Henry Andrews Cotton (1876 – May 1933) was an American psychiatrist and the medical director of New Jersey State Hospital at Trenton (previously the New Jersey State Lunatic Asylum, and now the Trenton Psychiatric Hospital) in Trenton, New Jersey from 1907 to 1930. His enthusiasm for the scientific medicine that was taking hold at the opening of the 20th century led him to an unshakable belief that mental illness of all kinds was the result of untreated infections in the body. As a result, he and his staff practiced experimental "surgical bacteriology" on patients, including the routine removal of some or all of patients' teeth, their tonsils, and frequently spleens, colons, ovaries, and other organs. These practices continued long after careful statistical reviews falsified Cotton's claims of extraordinarily high "cure" rates, and demonstrated very high mortality and morbidity as a result of these aggressive and dangerous measures.

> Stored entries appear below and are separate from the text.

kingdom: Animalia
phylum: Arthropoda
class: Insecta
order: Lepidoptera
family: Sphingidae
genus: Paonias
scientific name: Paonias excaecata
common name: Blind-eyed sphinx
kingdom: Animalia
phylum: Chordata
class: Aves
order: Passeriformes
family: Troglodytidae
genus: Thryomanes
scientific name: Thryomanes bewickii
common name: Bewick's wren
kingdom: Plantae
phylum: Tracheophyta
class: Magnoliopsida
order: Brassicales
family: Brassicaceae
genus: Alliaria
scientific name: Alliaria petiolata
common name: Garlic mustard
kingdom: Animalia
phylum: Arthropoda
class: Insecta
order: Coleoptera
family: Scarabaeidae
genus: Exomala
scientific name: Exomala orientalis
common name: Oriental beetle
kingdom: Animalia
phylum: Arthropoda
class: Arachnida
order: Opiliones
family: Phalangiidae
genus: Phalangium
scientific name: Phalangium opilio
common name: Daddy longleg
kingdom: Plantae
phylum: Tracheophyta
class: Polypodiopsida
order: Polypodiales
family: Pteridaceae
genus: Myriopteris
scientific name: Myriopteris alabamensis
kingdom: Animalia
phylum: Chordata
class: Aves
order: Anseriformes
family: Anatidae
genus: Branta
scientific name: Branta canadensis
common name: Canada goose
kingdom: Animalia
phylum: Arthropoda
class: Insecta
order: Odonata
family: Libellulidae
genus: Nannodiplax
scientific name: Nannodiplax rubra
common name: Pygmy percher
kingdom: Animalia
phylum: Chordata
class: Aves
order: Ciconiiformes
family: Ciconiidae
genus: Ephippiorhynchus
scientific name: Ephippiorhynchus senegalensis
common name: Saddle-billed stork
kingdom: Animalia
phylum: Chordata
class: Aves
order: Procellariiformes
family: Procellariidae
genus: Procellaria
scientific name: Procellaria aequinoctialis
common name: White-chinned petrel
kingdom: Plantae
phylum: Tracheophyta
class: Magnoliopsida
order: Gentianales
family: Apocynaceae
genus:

Henry A. Cotton had studied in Europe under Emil Kraepelin and Alois Alzheimer, considered the pioneers of the day, and was a student of Dr. Adolf Meyer of Johns Hopkins School of Medicine, who dominated American psychiatry in the early 1900s. Based on the observation that patients with high fever often turn delusional or begin hallucinating, Meyer introduced the possibility of infections (then viewed as the cutting edge concept of scientific medicine) being a biological cause of behavioral abnormalities, in contrast to eugenic theories which emphasized heredity and to Freud's theories of childhood traumas. Cotton would become the leading practitioner of the new approach in the United States.